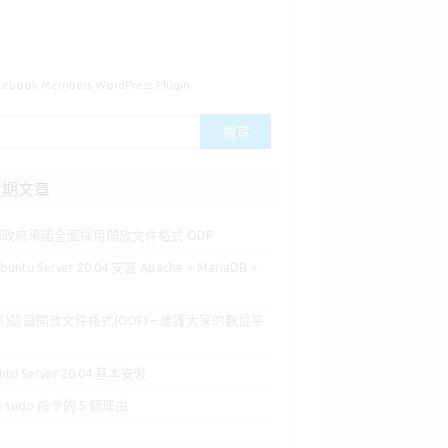
cebook Members WordPress Plugin
近期文章
國政府承諾全面採用開放文件格式 ODF
buntu Server 20.04 安裝 Apache + MariaDB +
P
片)認識開放文件格式(ODF) – 維護大家的數位平
ntu Server 20.04 基本安裝
 sudo 指令的 5 個理由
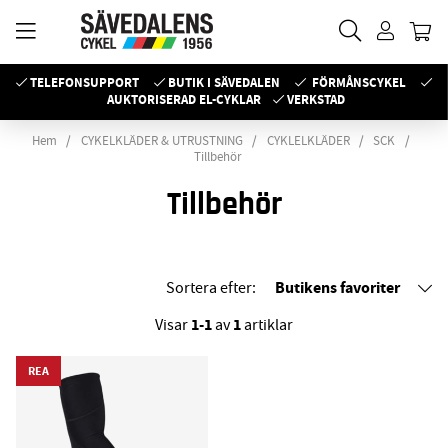
TELEFONSUPPORT
BUTIK I SÄVEDALEN
FÖRMÅNSCYKEL
AUKTORISERAD EL-CYKLAR
VERKSTAD
Hem
CYKELKLÄDER & UTRUSTNING
CYKLELKLÄDER
SCK
Tillbehör
Tillbehör
Butikens favoriter
Sortera efter:
1-1
1
Visar
av
artiklar
REA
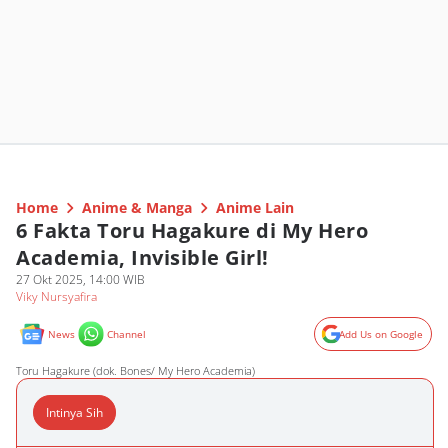
Home
Anime & Manga
Anime Lain
6 Fakta Toru Hagakure di My Hero
Academia, Invisible Girl!
27 Okt 2025, 14:00 WIB
Viky Nursyafira
News
Channel
Add Us on Google
Toru Hagakure (dok. Bones/ My Hero Academia)
Intinya Sih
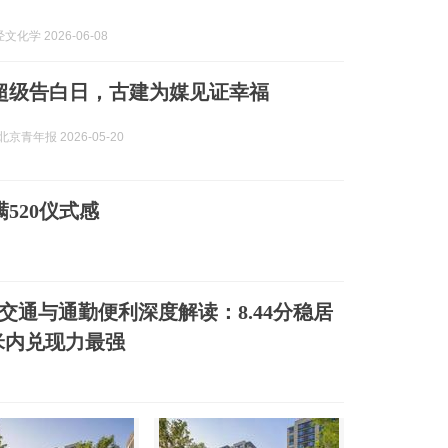
化学 2026-06-08
0超级告白日，古建为媒见证幸福
京青年报 2026-05-20
520仪式感
道交通与通勤便利深度解读：8.44分稳居
0米内兑现力最强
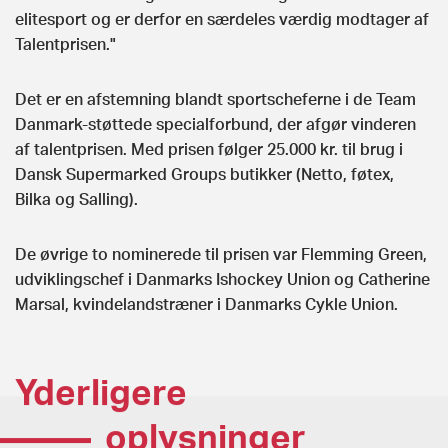
elitesport og er derfor en særdeles værdig modtager af
Talentprisen."
Det er en afstemning blandt sportscheferne i de Team
Danmark-støttede specialforbund, der afgør vinderen
af talentprisen. Med prisen følger 25.000 kr. til brug i
Dansk Supermarked Groups butikker (Netto, føtex,
Bilka og Salling).
De øvrige to nominerede til prisen var Flemming Green,
udviklingschef i Danmarks Ishockey Union og Catherine
Marsal, kvindelandstræner i Danmarks Cykle Union.
Yderligere
oplysninger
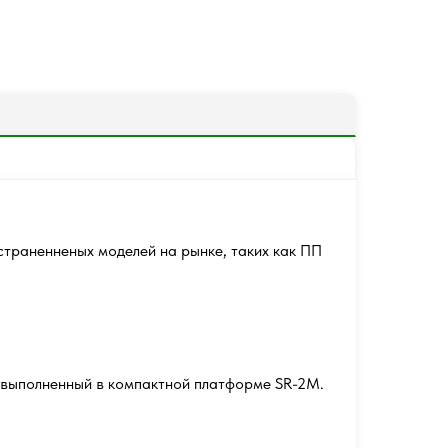
страненненых моделей на рынке, таких как ПП
 выполненный в компактной платформе SR-2M.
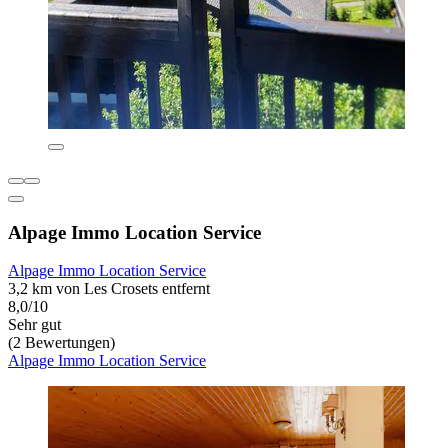
Alpage Immo Location Service
Alpage Immo Location Service
3,2 km von Les Crosets entfernt
8,0/10
Sehr gut
(2 Bewertungen)
Alpage Immo Location Service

## EXERCISE GOAL
An exact copy of the data is required, with the pictures excluded.

## RESPONSE TO THIS EXERCISE
cebook Members WordPress Plugin
近期文章
國政府承諾全面採用開放文件格式 ODF
buntu Server 20.04 安裝 Apache + MariaDB +
P
片)認識開放文件格式(ODF) – 維護大家的數位平
ntu Server 20.04 基本安裝
 sudo 指令的 5 個理由
TELEFONSUPPORT
BUTIK I SÄVEDALEN
FÖRMÅNSCYKEL
AUKTORISERAD EL-CYKLAR
VERKSTAD
Hem
CYKELKLÄDER & UTRUSTNING
CYKLELKLÄDER
SCK
Tillbehör
Tillbehör
Butikens favoriter
Sortera efter:
1-1
1
Visar
av
artiklar
REA
Home
Anime & Manga
Anime Lain
6 Fakta Toru Hagakure di My Hero
Academia, Invisible Girl!
27 Okt 2025, 14:00 WIB
Viky Nursyafira
News
Channel
Add Us on Google
Toru Hagakure (dok. Bones/ My Hero Academia)
Intinya Sih
化学 2026-06-08
0超级告白日，古建为媒见证幸福
京青年报 2026-05-20
520仪式感
道交通与通勤便利深度解读：8.44分稳居
0米内兑现力最强
elitesport og er derfor en særdeles værdig modtager af
Talentprisen."
Det er en afstemning blandt sportscheferne i de Team
Danmark-støttede specialforbund, der afgør vinderen
af talentprisen. Med prisen følger 25.000 kr. til brug i
Dansk Supermarked Groups butikker (Netto, føtex,
Bilka og Salling).
De øvrige to nominerede til prisen var Flemming Green,
udviklingschef i Danmarks Ishockey Union og Catherine
Marsal, kvindelandstræner i Danmarks Cykle Union.
Yderligere
oplysninger
страненненых моделей на рынке, таких как ПП
 выполненный в компактной платформе SR-2M.
Alpage Immo Location Service
Alpage Immo Location Service
3,2 km von Les Crosets entfernt
8,0/10
Sehr gut
(2 Bewertungen)
Alpage Immo Location Service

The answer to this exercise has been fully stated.